In the past few days there has been a dramatic reversal. With news that one of the attackers in Paris may have slipped into France among Syrian refugees with a fake passport, fear-mongers have promoted another image: the specter of an ISIS terrorist, masquerading as a refugee, using the humanitarian crisis as a cover to slip into the United States.
Giving into – and stoking – that fear, more than half of U.S. governors in the days following the horrific attacks in Paris said either that their states would not accept Syrian refugees or called on President Obama to seal the borders altogether to those fleeing violence in Syria. New Jersey Gov. Chris Christie, who had once called the image of Aylan Kurdi “a symbol for this country’s inaction,” now said he would not even allow in orphans under the age of five. The U.S. House of Representatives voted overwhelmingly in favor of a bill temporarily freezing Syrian and Iraqi refugees’ entry into the U.S.
While anxieties over security understandably run high, the United States cannot allow fear to govern. The Syrian refugees—the very same people fleeing a civil war fueled by ISIS’s brutality—are victims, not perpetrators of terror. Turning our backs on refugees now would hand ISIS a victory, trapping millions in their brutal grasp and bolstering their claims of a religious and cultural war.

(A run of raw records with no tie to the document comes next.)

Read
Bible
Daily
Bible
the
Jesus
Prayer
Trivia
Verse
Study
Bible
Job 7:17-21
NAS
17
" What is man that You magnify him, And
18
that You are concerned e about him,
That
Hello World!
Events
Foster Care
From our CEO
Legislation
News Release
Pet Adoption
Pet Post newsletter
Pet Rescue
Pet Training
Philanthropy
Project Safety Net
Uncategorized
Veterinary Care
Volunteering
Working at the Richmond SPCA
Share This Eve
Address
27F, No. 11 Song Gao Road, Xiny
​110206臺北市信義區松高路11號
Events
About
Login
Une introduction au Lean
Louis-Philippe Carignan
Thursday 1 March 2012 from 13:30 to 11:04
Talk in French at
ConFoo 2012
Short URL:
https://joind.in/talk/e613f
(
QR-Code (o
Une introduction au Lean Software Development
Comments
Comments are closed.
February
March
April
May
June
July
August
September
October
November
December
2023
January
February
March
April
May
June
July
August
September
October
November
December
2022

In rushing to appear “tough” on national security, our leaders have ignored or overlooked what the U.S. is already doing very well. The screening process for refugees is more rigorousthan other entry method for the U.S., making it the single most difficult way to enter the country. Compare this to the means by which more than 60 million tourists visit the U.S. every year – tens of millions hail from 38 countries where no visa is required – with hardly any screening at all. By contrast, people fleeing conflicts seeking refugee status must first undergo a multi-year screening process that includes interviews and background checks with American embassies, the Department of Homeland Security, and domestic and international intelligence agencies.

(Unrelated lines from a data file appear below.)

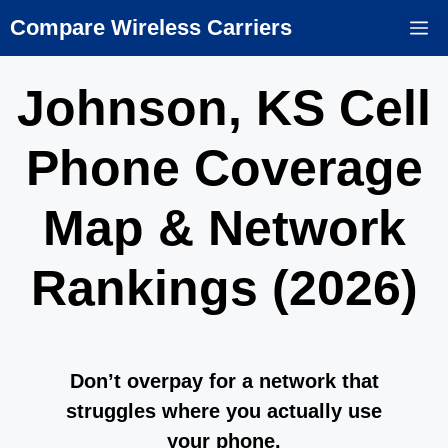
Skip
Compare Wireless Carriers
M
to
content
Johnson, KS Cell
Phone Coverage
Map & Network
Rankings (2026)
Don’t overpay for a network that
struggles where you actually use
your phone.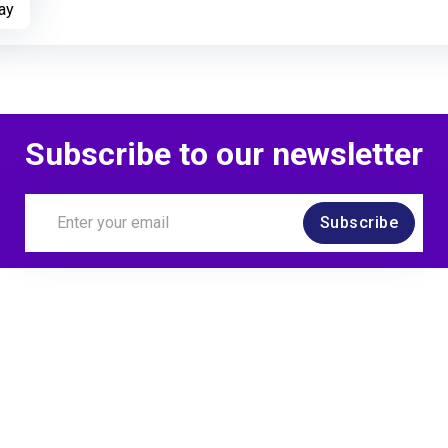
Open to Opportunitie
ay
Subscribe to our newsletter
Subscribe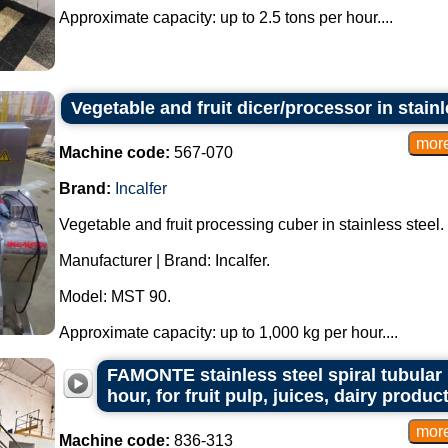
Approximate capacity: up to 2.5 tons per hour....
Vegetable and fruit dicer/processor in stain
Machine code:
567-070
Brand:
Incalfer
Vegetable and fruit processing cuber in stainless steel.
Manufacturer | Brand: Incalfer.
Model: MST 90.
Approximate capacity: up to 1,000 kg per hour....
FAMONTE stainless steel spiral tubular p
hour, for fruit pulp, juices, dairy produ
Machine code:
836-313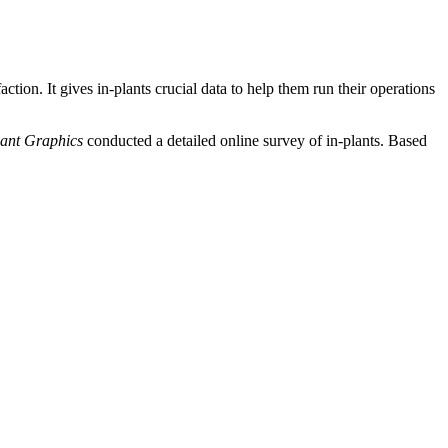
tion. It gives in-plants crucial data to help them run their operations
lant Graphics
conducted a detailed online survey of in-plants. Based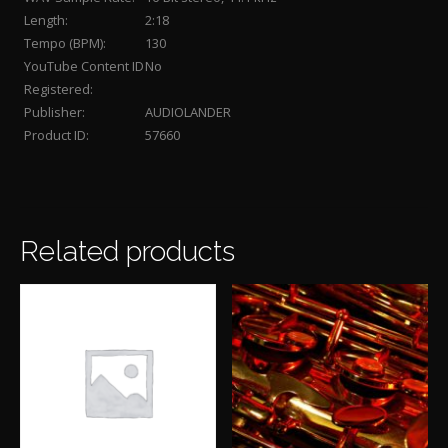
Length:
2:18
Tempo (BPM):
130
YouTube Content ID
No
Registered:
Publisher:
AUDIOLANDER
Product ID:
57660
Related products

Of the millions of refugees admitted to the United States since 1980, including hundreds of thousands admitted since 9/11, there have been no recorded terrorist attacks in the U.S.committed by those refugees.

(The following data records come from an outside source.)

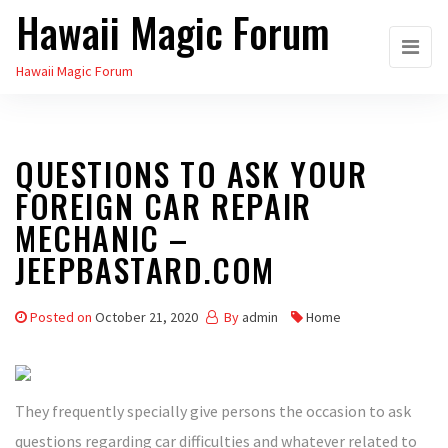
Hawaii Magic Forum
Skip
to
Hawaii Magic Forum
the
content
QUESTIONS TO ASK YOUR
FOREIGN CAR REPAIR
MECHANIC –
JEEPBASTARD.COM
Posted on
October 21, 2020
By
admin
Home
They frequently specially give persons the occasion to ask
questions regarding car difficulties and whatever related to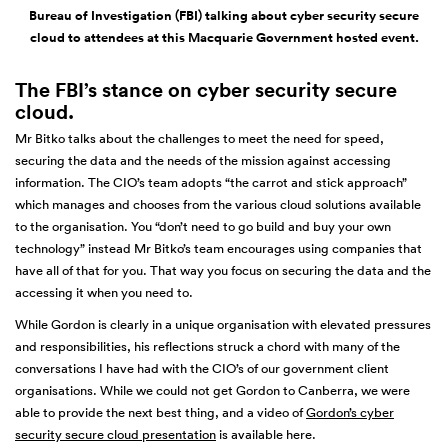
Bureau of Investigation (FBI) talking about cyber security secure
cloud to attendees at this Macquarie Government hosted event.
The FBI’s stance on cyber security secure
cloud.
Mr Bitko talks about the challenges to meet the need for speed,
securing the data and the needs of the mission against accessing
information. The CIO’s team adopts “the carrot and stick approach”
which manages and chooses from the various cloud solutions available
to the organisation. You “don’t need to go build and buy your own
technology” instead Mr Bitko’s team encourages using companies that
have all of that for you. That way you focus on securing the data and the
accessing it when you need to.
While Gordon is clearly in a unique organisation with elevated pressures
and responsibilities, his reflections struck a chord with many of the
conversations I have had with the CIO’s of our government client
organisations. While we could not get Gordon to Canberra, we were
able to provide the next best thing, and a video of
Gordon’s cyber
security secure cloud presentation
is available here.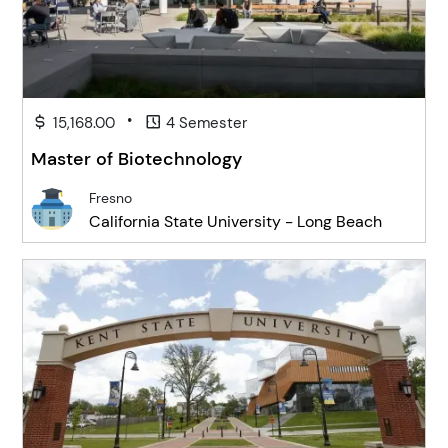
•
15,168.00
4 Semester
Master of Biotechnology
Fresno
California State University - Long Beach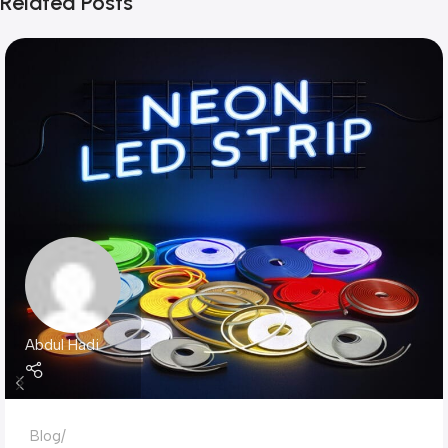
Related Posts
Abdul Hadi
Blog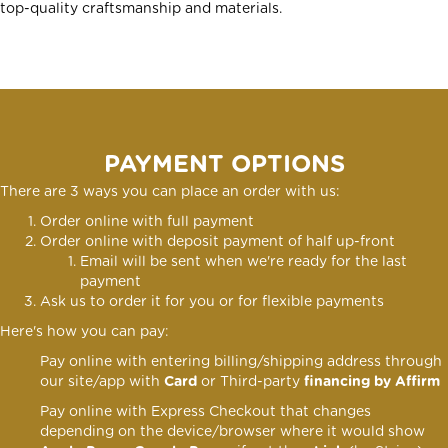
top-quality craftsmanship and materials.
PAYMENT OPTIONS
There are 3 ways you can place an order with us:
Order online with full payment
Order online
with deposit payment of half up-front
Email will be sent when we're ready for the last
payment
Ask us to order it for you or for flexible payments
Here's how you can pay:
Pay online with entering billing/shipping address through
our site/app with
Card
or Third-party
financing by Affirm
Pay online with Express Checkout that changes
depending on the device/browser where it would show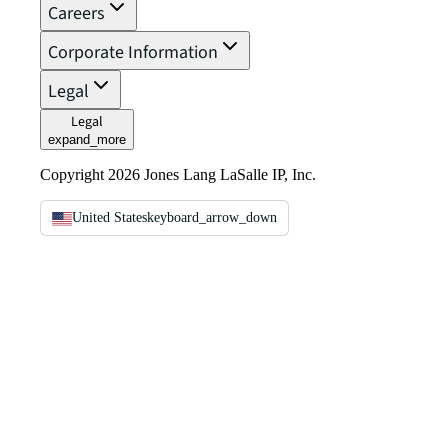
Careers
Corporate Information
Legal
Legal
expand_more
Copyright 2026 Jones Lang LaSalle IP, Inc.
United States
keyboard_arrow_down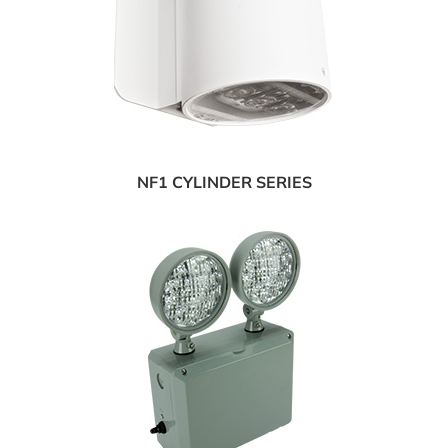
NF1 CYLINDER SERIES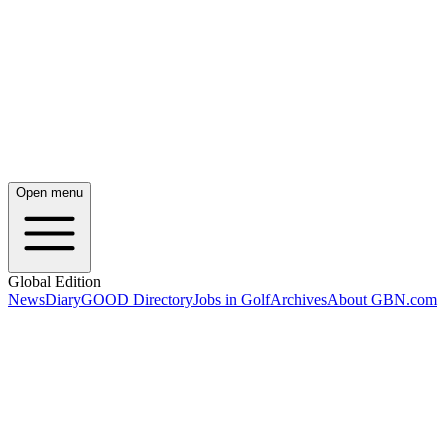
Open menu
Global Edition
News
Diary
GOOD Directory
Jobs in Golf
Archives
About GBN.com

This is not the first time the U.S. —a nation of immigrants—has shut its doors to refugees and turned a blind eye to those desperately seeking safe harbor. In January 1939, two months after Kristallnacht, a poll asked whether the U.S. government should permit “10,000 refugee children from Germany—most of them Jewish—to be taken care of in American homes.” Anastounding – and shameful – 61 percent said no.
Later that year, the USS St. Louis carrying 937 German refugees—mostly Jews fleeing the Third Reich—set sail for Cuba. Most had applied for U.S. visas. Turned away from Cuba, as the St. Louis sailed so close to Florida that the passengers could see the lights from Miami, they appealed to President Roosevelt to give them safe harbor. With public opinion opposed to lifting the stringent immigration quotas or to make an exception for the ship’s passengers, the St. Louis returned to Europe. Almost a quarter of the passengers perished in the Holocaust.
In hindsight Jewish refugees of the 1930s and 1940s seem unthreatening. Yet then, as now, government officials—from FBI agents and members of the State Department to President Roosevelt himself—argued that refugees posed a serious threat to national security. Of course, anti-Semitism was undeniably an undercurrent of the push to deny Jews refuge, just as Islamophobia undergirds much of the anti-refugee sentiment today. It was wrong then, just as it is wrong today.
I speak as a citizen of the U.S., but we all—as citizens of the world and fellow human beings—have a moral responsibility to open our hearts and our doors to refugees. For those of us in the Jewish community—those of us whose parents or grandparents, neighbors or community members once faced a similarly callous and unwelcoming world in the darkest of times—there is a particular responsibility to welcome in refugees. For we, too, once were strangers.
Once our families were so desperate to flee that they often risked their children’s lives on treacherous journeys. This is not an abstraction or a turn of phrase. This cohort includes my paternal grandfather, my wife and her family and countless other Americans.
When world leaders from around the globe, and the Senators about to vote on the bill on Syrian and Iraqi refugees in the U.S., close their eyes and think of a refugee, may they once more think of that innocent little boy who drowned trying to reach safety. And may that image stir the world to action.
"For those of us in the Jewish community—those of us whose parents or grandparents, neighbors or community members once faced a similarly callous and unwelcoming world in the darkest of times—there is a particular responsibility to welcome in refugees. For we, too, once were strangers."